The house is so empty I can barely stand it. I keep hearing sounds that I am sure are hers. But they are merely the noises of my house: the refrigerator purring, the water cooler gurgling, the house settling. She is no longer here. A short while ago, Suki, our beloved lhasa apso whom we treasured for 18 years, was put to sleep by our compassionate vet in her bed in the family room where she spent so many of those years. And my heart is broken into so many pieces I doubt it will ever feel joy again.
For those who do not love animals, I must sound like an overdramatic jerk. The millions who love their pets with a passion reserved for the closest members of their families will understand that I am simply a woman whose beloved pet has died.
Because I am a writer who writes at home, leaving for only a few hours a week to teach writing classes, Suki was my constant companion. Each day she could be found lying at my feet as I wrote in my office or rummaging under the couch for stored chewies, offering me the look that meant, "Can we please go for a walk when you finish that stupid chapter?"
In her sad last year of life, blind and deaf and barely able to walk, she merely lay in her bed and slept, breathing so heavily, even the drone of my printer could not mute her sounds, often crying out in her sleep with sad moan-like barks that made me stop and pat her head until they mercifully ceased.
My husband Jack and I did not care that she was so disabled. She was still our precious puppy, able to find her way to her feeding dish, out the front door to her favorite patch of grass and to her bed in the family room. Because my husband needs so little sleep, he was in the family room with her every night until three or four in the morning, doing his work while she slept, and when she woke, confused and crying, he would let her out and then pat and hold her.

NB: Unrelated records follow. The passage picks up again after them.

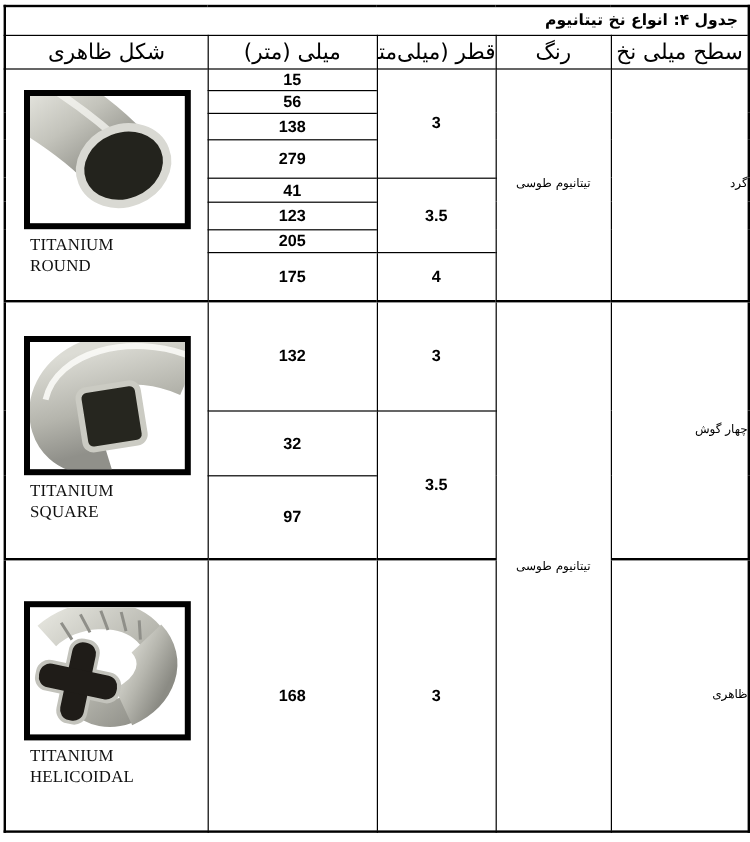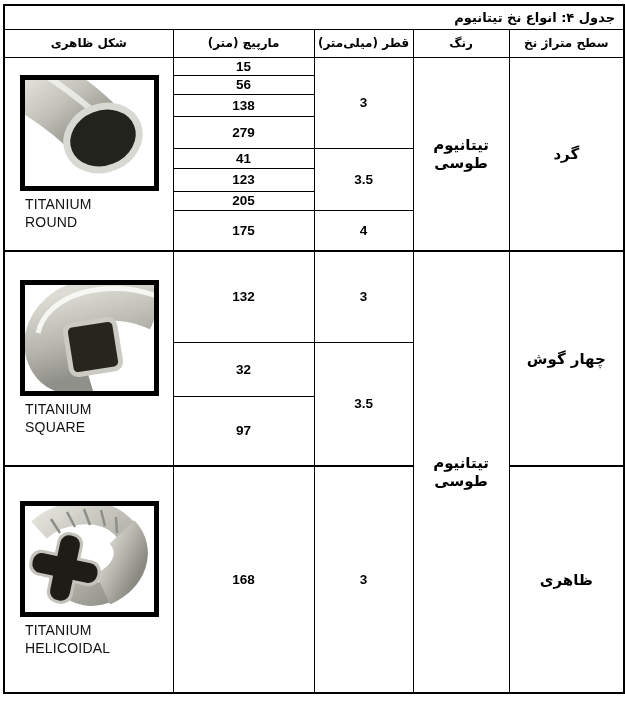--- a/index.html
+++ b/index.html
@@ -20,7 +20,7 @@
     text-align:right;font-weight:bold;font-size:13px;
     padding:2px 8px 2px 2px;white-space:nowrap;margin-left:24px;
   }
-  th{font-weight:bold;font-size:12px;white-space:nowrap;}
+  th{font-weight:normal;font-size:18px;white-space:nowrap;}
   .num{font-family:"Liberation Sans",sans-serif;font-size:13.5px;font-weight:700;}
   .fa-bold{font-weight:bold;font-size:15px;}
   .fa-normal{font-weight:700;font-size:15px;}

Those around us would not cease. "Don't you hear her cry?" one son would ask. "I can't bear to see her like this," the other would say. "It is too heartbreaking to watch Suki struggle to walk outside," a neighbor would remark. "I will be with you when you put her down," my brother-in-law would offer.

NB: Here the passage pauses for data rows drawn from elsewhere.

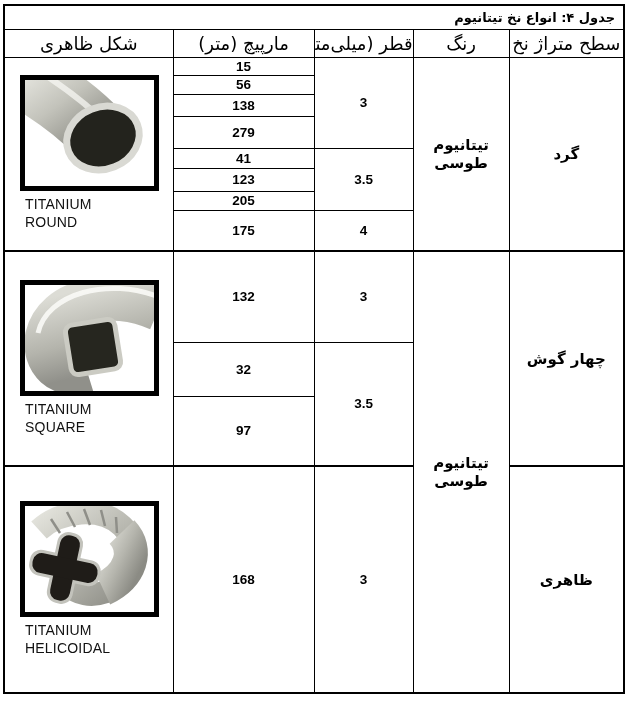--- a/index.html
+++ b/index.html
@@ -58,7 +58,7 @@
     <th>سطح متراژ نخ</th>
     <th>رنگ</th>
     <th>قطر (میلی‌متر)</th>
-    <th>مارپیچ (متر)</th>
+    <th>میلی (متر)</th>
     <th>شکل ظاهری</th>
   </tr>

And so we knew. The time had come. For my husband, a physician who spends his life saving lives, the concept of putting a dog to sleep was abhorrent. He had witnessed the death of the dog he grew up with when a truck ran over her, and he never forgot the look of agony on his dying dog's face. Of course, he understood that Suki's death would not be agonizing. But still it was killing the dog he now loved. If only, please God, she would die in her sleep, we both prayed each night. But she hung on, loving us, we were convinced, too much to hurt us by dying.
Finally, we both agreed to a date: Wednesday, November 28th at 7:30 a.m. The day before was excruciating. Feeding Suk her last meal, filling her water dish for the last time, cleaning her eyes for the last time, holding her in our arms for the last time--each task left us distraught and heartsick. Suki slept soundly and without so much as a whimper Tuesday night, but neither Jack nor I slept a wink.
The vet arrived promptly at 7:30. Suki sat up in her bed when he walked into the family room. With my husband's arms tightly wrapped around her, Suki snarled bravely as the vet shaved her arm to find the vein. And then, in a split second, as my husband whispered, "It's okay, Suki. It's okay, honey," and I sobbed helplessly from the doorway, the shot was injected, and she lay her head down. And it was over.
And so I sit in my office, hearing all the sounds that are not my dog, grateful she is no longer suffering, but suffering my own incurable pain. "Will you get another dog?" friends ask when they call to express their condolences. And I tell them I do not think I could ever go through this pain again. "But remember the joy she gave you," one says. And I do. All the years she loved us unconditionally, adjusting somehow to the departure of each of our sons to college and their own apartments and new lives, racing around so frantically when they returned home that we feared she would die of a heart attack.
All four of us adored her in our own special way. To me, she was the third child I never had, the lone representative of my sons' vanished childhoods, the faithful friend who never left me alone as I wrote my endless stories. To my husband, she as was the one who was never too busy to greet his arrival home with a grandeur worthy of a returning warrior. To each son, she was an important part of his former youth: a ball catcher, a companion at the end of his bed, the first face he saw each morning.
Now she is merely a memory. And I will miss her every day of my life. Yes, I can replace her. In a flash. And maybe we will. But nothing can make me forget the puppy who filled my life with so much joy, and sat up in her bed that one final moment, I am sure, to tell me she loved me as much as I loved her, but it was time to let her go.